Exercise objective: Locate every line below that contains the word "down" and copy it.

*** Opening of Data for this task ***

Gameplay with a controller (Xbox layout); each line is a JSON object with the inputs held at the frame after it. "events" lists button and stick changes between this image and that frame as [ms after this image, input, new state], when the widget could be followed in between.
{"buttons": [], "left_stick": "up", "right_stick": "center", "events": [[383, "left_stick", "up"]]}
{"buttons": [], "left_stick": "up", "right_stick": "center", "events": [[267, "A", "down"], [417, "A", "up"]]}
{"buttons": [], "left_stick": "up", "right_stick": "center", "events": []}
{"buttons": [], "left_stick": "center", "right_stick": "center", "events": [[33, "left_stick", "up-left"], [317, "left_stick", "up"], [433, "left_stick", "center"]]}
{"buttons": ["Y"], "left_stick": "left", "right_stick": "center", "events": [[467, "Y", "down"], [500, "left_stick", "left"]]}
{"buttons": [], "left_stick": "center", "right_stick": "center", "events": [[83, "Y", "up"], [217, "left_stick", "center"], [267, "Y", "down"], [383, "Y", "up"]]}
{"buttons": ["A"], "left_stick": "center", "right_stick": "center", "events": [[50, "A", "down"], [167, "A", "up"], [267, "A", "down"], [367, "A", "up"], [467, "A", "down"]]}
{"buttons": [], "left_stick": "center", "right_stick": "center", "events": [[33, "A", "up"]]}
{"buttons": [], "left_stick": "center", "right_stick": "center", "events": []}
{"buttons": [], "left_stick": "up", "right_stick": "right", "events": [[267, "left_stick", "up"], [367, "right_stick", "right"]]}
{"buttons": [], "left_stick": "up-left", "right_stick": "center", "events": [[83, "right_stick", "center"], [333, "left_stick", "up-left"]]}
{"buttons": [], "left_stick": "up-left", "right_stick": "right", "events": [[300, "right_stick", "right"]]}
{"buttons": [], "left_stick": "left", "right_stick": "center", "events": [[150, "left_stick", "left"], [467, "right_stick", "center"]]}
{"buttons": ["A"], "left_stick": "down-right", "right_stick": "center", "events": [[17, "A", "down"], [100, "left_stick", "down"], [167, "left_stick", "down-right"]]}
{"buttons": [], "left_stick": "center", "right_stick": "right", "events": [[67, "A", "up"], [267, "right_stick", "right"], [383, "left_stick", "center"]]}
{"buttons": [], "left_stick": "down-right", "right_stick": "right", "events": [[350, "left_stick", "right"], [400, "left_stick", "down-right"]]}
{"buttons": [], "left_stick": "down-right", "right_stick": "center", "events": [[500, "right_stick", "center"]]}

*** Close of Data for this task ***

Your response:
{"buttons": [], "left_stick": "up", "right_stick": "center", "events": [[267, "A", "down"], [417, "A", "up"]]}
{"buttons": ["Y"], "left_stick": "left", "right_stick": "center", "events": [[467, "Y", "down"], [500, "left_stick", "left"]]}
{"buttons": [], "left_stick": "center", "right_stick": "center", "events": [[83, "Y", "up"], [217, "left_stick", "center"], [267, "Y", "down"], [383, "Y", "up"]]}
{"buttons": ["A"], "left_stick": "center", "right_stick": "center", "events": [[50, "A", "down"], [167, "A", "up"], [267, "A", "down"], [367, "A", "up"], [467, "A", "down"]]}
{"buttons": ["A"], "left_stick": "down-right", "right_stick": "center", "events": [[17, "A", "down"], [100, "left_stick", "down"], [167, "left_stick", "down-right"]]}
{"buttons": [], "left_stick": "down-right", "right_stick": "right", "events": [[350, "left_stick", "right"], [400, "left_stick", "down-right"]]}
{"buttons": [], "left_stick": "down-right", "right_stick": "center", "events": [[500, "right_stick", "center"]]}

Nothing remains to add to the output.